What you have to do:
Write out all of the entries exactly as given.

Information shown:

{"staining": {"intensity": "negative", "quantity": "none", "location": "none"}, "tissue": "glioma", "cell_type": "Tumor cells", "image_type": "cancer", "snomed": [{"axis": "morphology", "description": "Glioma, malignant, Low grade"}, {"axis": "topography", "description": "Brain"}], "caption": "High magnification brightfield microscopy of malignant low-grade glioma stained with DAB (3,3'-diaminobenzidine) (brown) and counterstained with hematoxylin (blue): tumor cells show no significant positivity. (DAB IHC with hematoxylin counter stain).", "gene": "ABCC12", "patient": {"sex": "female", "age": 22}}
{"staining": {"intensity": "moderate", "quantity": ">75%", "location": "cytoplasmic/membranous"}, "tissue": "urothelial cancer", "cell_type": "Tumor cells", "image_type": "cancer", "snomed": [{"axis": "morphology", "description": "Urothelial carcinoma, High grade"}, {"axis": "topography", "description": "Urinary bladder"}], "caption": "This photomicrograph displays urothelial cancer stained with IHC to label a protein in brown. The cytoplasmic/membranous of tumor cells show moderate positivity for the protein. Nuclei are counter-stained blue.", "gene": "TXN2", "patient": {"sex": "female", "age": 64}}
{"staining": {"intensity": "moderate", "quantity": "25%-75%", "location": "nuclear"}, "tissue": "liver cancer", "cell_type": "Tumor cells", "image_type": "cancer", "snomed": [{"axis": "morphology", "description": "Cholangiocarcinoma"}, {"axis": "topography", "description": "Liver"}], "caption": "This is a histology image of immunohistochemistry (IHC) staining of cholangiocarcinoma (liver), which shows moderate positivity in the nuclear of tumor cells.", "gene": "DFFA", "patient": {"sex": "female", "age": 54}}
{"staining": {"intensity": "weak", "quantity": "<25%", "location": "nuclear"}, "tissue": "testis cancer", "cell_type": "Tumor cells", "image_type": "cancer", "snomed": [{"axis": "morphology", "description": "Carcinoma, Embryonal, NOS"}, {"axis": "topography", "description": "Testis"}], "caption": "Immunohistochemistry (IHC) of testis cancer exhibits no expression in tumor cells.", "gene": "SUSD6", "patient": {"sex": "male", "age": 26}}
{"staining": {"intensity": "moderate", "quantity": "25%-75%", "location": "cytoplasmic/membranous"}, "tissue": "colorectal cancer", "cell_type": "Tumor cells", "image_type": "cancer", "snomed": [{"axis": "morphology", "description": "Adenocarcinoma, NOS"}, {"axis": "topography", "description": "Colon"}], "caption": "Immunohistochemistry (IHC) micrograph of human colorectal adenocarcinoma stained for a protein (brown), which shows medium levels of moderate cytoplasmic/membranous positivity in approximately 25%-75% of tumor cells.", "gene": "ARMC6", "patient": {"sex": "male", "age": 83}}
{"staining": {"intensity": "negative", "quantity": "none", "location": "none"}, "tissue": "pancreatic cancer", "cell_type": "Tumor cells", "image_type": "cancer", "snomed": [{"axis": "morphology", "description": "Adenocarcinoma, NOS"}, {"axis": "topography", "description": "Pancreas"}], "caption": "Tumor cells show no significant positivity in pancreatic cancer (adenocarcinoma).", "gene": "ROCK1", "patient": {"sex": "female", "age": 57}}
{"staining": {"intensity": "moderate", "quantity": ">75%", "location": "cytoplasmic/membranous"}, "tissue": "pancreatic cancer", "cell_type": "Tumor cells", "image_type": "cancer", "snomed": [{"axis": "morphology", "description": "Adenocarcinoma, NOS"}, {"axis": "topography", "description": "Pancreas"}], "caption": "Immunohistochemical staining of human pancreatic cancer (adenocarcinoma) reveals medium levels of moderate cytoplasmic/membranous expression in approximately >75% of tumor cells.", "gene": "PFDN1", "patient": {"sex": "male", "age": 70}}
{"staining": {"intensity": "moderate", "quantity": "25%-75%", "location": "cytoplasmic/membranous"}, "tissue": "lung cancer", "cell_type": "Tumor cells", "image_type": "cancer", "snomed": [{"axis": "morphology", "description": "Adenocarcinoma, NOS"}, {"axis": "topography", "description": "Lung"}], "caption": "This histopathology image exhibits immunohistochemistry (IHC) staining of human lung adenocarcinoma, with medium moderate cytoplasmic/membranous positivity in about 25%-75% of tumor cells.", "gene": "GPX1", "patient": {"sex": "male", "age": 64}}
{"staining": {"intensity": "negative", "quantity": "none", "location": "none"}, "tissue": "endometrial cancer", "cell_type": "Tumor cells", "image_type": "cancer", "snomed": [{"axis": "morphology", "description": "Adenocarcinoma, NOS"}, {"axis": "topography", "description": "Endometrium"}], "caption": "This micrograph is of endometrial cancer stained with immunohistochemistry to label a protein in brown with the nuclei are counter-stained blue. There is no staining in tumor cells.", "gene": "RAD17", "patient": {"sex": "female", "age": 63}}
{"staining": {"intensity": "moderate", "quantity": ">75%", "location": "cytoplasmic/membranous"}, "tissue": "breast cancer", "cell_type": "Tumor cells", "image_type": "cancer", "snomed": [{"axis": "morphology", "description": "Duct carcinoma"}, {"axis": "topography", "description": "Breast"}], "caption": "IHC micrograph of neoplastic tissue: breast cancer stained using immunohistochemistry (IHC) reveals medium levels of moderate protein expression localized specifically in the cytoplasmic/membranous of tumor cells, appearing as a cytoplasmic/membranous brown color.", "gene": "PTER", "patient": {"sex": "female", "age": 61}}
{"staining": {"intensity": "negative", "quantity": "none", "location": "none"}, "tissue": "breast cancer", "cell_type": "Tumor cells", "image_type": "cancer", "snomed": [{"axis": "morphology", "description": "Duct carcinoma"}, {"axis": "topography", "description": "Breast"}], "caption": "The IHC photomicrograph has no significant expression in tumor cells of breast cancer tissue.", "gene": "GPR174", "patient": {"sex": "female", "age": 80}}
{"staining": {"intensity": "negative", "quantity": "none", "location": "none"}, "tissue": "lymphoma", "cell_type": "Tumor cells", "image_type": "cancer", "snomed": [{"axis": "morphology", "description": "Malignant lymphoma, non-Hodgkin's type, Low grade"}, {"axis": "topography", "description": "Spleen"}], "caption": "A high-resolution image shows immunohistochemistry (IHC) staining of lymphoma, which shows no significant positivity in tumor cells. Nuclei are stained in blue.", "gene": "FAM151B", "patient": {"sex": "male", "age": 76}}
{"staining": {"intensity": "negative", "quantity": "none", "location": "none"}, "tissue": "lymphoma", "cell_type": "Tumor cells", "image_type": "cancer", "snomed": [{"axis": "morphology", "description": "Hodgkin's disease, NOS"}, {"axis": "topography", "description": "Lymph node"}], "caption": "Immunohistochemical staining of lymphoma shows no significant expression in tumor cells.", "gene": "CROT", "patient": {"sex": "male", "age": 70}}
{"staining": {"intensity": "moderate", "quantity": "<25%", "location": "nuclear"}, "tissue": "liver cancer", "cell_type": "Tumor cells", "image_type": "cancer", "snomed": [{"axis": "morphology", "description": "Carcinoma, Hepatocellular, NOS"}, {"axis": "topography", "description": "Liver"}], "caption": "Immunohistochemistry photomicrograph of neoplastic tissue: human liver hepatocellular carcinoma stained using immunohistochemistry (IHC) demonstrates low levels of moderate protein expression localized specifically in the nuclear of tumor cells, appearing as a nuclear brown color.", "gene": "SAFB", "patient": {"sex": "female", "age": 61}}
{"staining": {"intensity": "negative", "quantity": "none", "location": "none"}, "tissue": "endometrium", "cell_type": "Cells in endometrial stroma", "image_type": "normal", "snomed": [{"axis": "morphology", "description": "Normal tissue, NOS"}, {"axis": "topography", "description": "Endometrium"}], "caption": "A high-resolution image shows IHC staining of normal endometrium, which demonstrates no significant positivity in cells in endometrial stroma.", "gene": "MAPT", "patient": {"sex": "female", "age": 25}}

Answer box:
{"staining": {"intensity": "negative", "quantity": "none", "location": "none"}, "tissue": "glioma", "cell_type": "Tumor cells", "image_type": "cancer", "snomed": [{"axis": "morphology", "description": "Glioma, malignant, Low grade"}, {"axis": "topography", "description": "Brain"}], "caption": "High magnification brightfield microscopy of malignant low-grade glioma stained with DAB (3,3'-diaminobenzidine) (brown) and counterstained with hematoxylin (blue): tumor cells show no significant positivity. (DAB IHC with hematoxylin counter stain).", "gene": "ABCC12", "patient": {"sex": "female", "age": 22}}
{"staining": {"intensity": "moderate", "quantity": ">75%", "location": "cytoplasmic/membranous"}, "tissue": "urothelial cancer", "cell_type": "Tumor cells", "image_type": "cancer", "snomed": [{"axis": "morphology", "description": "Urothelial carcinoma, High grade"}, {"axis": "topography", "description": "Urinary bladder"}], "caption": "This photomicrograph displays urothelial cancer stained with IHC to label a protein in brown. The cytoplasmic/membranous of tumor cells show moderate positivity for the protein. Nuclei are counter-stained blue.", "gene": "TXN2", "patient": {"sex": "female", "age": 64}}
{"staining": {"intensity": "moderate", "quantity": "25%-75%", "location": "nuclear"}, "tissue": "liver cancer", "cell_type": "Tumor cells", "image_type": "cancer", "snomed": [{"axis": "morphology", "description": "Cholangiocarcinoma"}, {"axis": "topography", "description": "Liver"}], "caption": "This is a histology image of immunohistochemistry (IHC) staining of cholangiocarcinoma (liver), which shows moderate positivity in the nuclear of tumor cells.", "gene": "DFFA", "patient": {"sex": "female", "age": 54}}
{"staining": {"intensity": "weak", "quantity": "<25%", "location": "nuclear"}, "tissue": "testis cancer", "cell_type": "Tumor cells", "image_type": "cancer", "snomed": [{"axis": "morphology", "description": "Carcinoma, Embryonal, NOS"}, {"axis": "topography", "description": "Testis"}], "caption": "Immunohistochemistry (IHC) of testis cancer exhibits no expression in tumor cells.", "gene": "SUSD6", "patient": {"sex": "male", "age": 26}}
{"staining": {"intensity": "moderate", "quantity": "25%-75%", "location": "cytoplasmic/membranous"}, "tissue": "colorectal cancer", "cell_type": "Tumor cells", "image_type": "cancer", "snomed": [{"axis": "morphology", "description": "Adenocarcinoma, NOS"}, {"axis": "topography", "description": "Colon"}], "caption": "Immunohistochemistry (IHC) micrograph of human colorectal adenocarcinoma stained for a protein (brown), which shows medium levels of moderate cytoplasmic/membranous positivity in approximately 25%-75% of tumor cells.", "gene": "ARMC6", "patient": {"sex": "male", "age": 83}}
{"staining": {"intensity": "negative", "quantity": "none", "location": "none"}, "tissue": "pancreatic cancer", "cell_type": "Tumor cells", "image_type": "cancer", "snomed": [{"axis": "morphology", "description": "Adenocarcinoma, NOS"}, {"axis": "topography", "description": "Pancreas"}], "caption": "Tumor cells show no significant positivity in pancreatic cancer (adenocarcinoma).", "gene": "ROCK1", "patient": {"sex": "female", "age": 57}}
{"staining": {"intensity": "moderate", "quantity": ">75%", "location": "cytoplasmic/membranous"}, "tissue": "pancreatic cancer", "cell_type": "Tumor cells", "image_type": "cancer", "snomed": [{"axis": "morphology", "description": "Adenocarcinoma, NOS"}, {"axis": "topography", "description": "Pancreas"}], "caption": "Immunohistochemical staining of human pancreatic cancer (adenocarcinoma) reveals medium levels of moderate cytoplasmic/membranous expression in approximately >75% of tumor cells.", "gene": "PFDN1", "patient": {"sex": "male", "age": 70}}
{"staining": {"intensity": "moderate", "quantity": "25%-75%", "location": "cytoplasmic/membranous"}, "tissue": "lung cancer", "cell_type": "Tumor cells", "image_type": "cancer", "snomed": [{"axis": "morphology", "description": "Adenocarcinoma, NOS"}, {"axis": "topography", "description": "Lung"}], "caption": "This histopathology image exhibits immunohistochemistry (IHC) staining of human lung adenocarcinoma, with medium moderate cytoplasmic/membranous positivity in about 25%-75% of tumor cells.", "gene": "GPX1", "patient": {"sex": "male", "age": 64}}
{"staining": {"intensity": "negative", "quantity": "none", "location": "none"}, "tissue": "endometrial cancer", "cell_type": "Tumor cells", "image_type": "cancer", "snomed": [{"axis": "morphology", "description": "Adenocarcinoma, NOS"}, {"axis": "topography", "description": "Endometrium"}], "caption": "This micrograph is of endometrial cancer stained with immunohistochemistry to label a protein in brown with the nuclei are counter-stained blue. There is no staining in tumor cells.", "gene": "RAD17", "patient": {"sex": "female", "age": 63}}
{"staining": {"intensity": "moderate", "quantity": ">75%", "location": "cytoplasmic/membranous"}, "tissue": "breast cancer", "cell_type": "Tumor cells", "image_type": "cancer", "snomed": [{"axis": "morphology", "description": "Duct carcinoma"}, {"axis": "topography", "description": "Breast"}], "caption": "IHC micrograph of neoplastic tissue: breast cancer stained using immunohistochemistry (IHC) reveals medium levels of moderate protein expression localized specifically in the cytoplasmic/membranous of tumor cells, appearing as a cytoplasmic/membranous brown color.", "gene": "PTER", "patient": {"sex": "female", "age": 61}}
{"staining": {"intensity": "negative", "quantity": "none", "location": "none"}, "tissue": "breast cancer", "cell_type": "Tumor cells", "image_type": "cancer", "snomed": [{"axis": "morphology", "description": "Duct carcinoma"}, {"axis": "topography", "description": "Breast"}], "caption": "The IHC photomicrograph has no significant expression in tumor cells of breast cancer tissue.", "gene": "GPR174", "patient": {"sex": "female", "age": 80}}
{"staining": {"intensity": "negative", "quantity": "none", "location": "none"}, "tissue": "lymphoma", "cell_type": "Tumor cells", "image_type": "cancer", "snomed": [{"axis": "morphology", "description": "Malignant lymphoma, non-Hodgkin's type, Low grade"}, {"axis": "topography", "description": "Spleen"}], "caption": "A high-resolution image shows immunohistochemistry (IHC) staining of lymphoma, which shows no significant positivity in tumor cells. Nuclei are stained in blue.", "gene": "FAM151B", "patient": {"sex": "male", "age": 76}}
{"staining": {"intensity": "negative", "quantity": "none", "location": "none"}, "tissue": "lymphoma", "cell_type": "Tumor cells", "image_type": "cancer", "snomed": [{"axis": "morphology", "description": "Hodgkin's disease, NOS"}, {"axis": "topography", "description": "Lymph node"}], "caption": "Immunohistochemical staining of lymphoma shows no significant expression in tumor cells.", "gene": "CROT", "patient": {"sex": "male", "age": 70}}
{"staining": {"intensity": "moderate", "quantity": "<25%", "location": "nuclear"}, "tissue": "liver cancer", "cell_type": "Tumor cells", "image_type": "cancer", "snomed": [{"axis": "morphology", "description": "Carcinoma, Hepatocellular, NOS"}, {"axis": "topography", "description": "Liver"}], "caption": "Immunohistochemistry photomicrograph of neoplastic tissue: human liver hepatocellular carcinoma stained using immunohistochemistry (IHC) demonstrates low levels of moderate protein expression localized specifically in the nuclear of tumor cells, appearing as a nuclear brown color.", "gene": "SAFB", "patient": {"sex": "female", "age": 61}}
{"staining": {"intensity": "negative", "quantity": "none", "location": "none"}, "tissue": "endometrium", "cell_type": "Cells in endometrial stroma", "image_type": "normal", "snomed": [{"axis": "morphology", "description": "Normal tissue, NOS"}, {"axis": "topography", "description": "Endometrium"}], "caption": "A high-resolution image shows IHC staining of normal endometrium, which demonstrates no significant positivity in cells in endometrial stroma.", "gene": "MAPT", "patient": {"sex": "female", "age": 25}}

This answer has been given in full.